== TASK TO CARRY OUT ==
When you find the line that contains "rgb(247, 138, 42)", restate it and all lines after it exactly, stopping at the end of the material.

== INFORMATION GIVEN ==
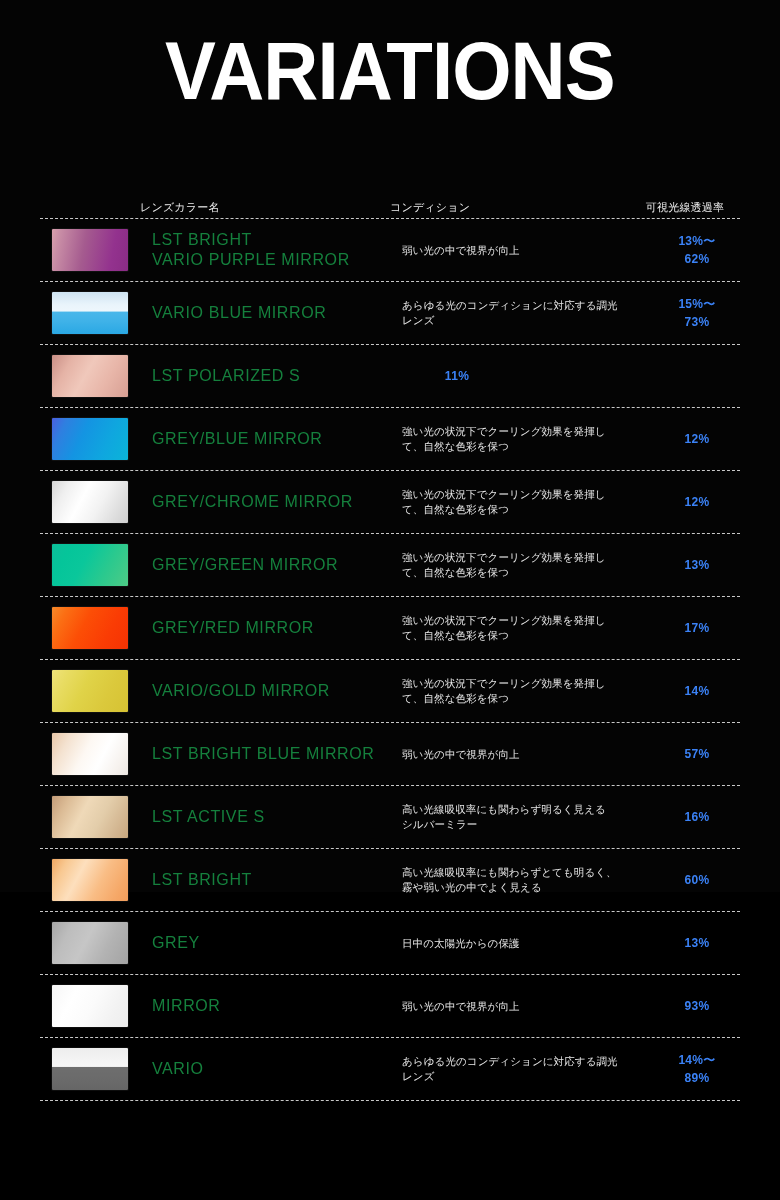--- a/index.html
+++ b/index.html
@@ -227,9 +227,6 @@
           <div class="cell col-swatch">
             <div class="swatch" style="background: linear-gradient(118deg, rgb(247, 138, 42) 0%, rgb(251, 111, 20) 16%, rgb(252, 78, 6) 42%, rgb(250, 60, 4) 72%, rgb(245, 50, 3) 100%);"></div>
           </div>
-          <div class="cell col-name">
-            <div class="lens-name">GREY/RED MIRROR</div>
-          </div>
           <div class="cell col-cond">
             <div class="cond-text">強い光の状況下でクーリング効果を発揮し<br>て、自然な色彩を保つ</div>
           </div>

== TASK RESULT ==
             <div class="swatch" style="background: linear-gradient(118deg, rgb(247, 138, 42) 0%, rgb(251, 111, 20) 16%, rgb(252, 78, 6) 42%, rgb(250, 60, 4) 72%, rgb(245, 50, 3) 100%);"></div>
           </div>
-          <div class="cell col-name">
-            <div class="lens-name">GREY/RED MIRROR</div>
-          </div>
           <div class="cell col-cond">
             <div class="cond-text">強い光の状況下でクーリング効果を発揮し<br>て、自然な色彩を保つ</div>
           </div>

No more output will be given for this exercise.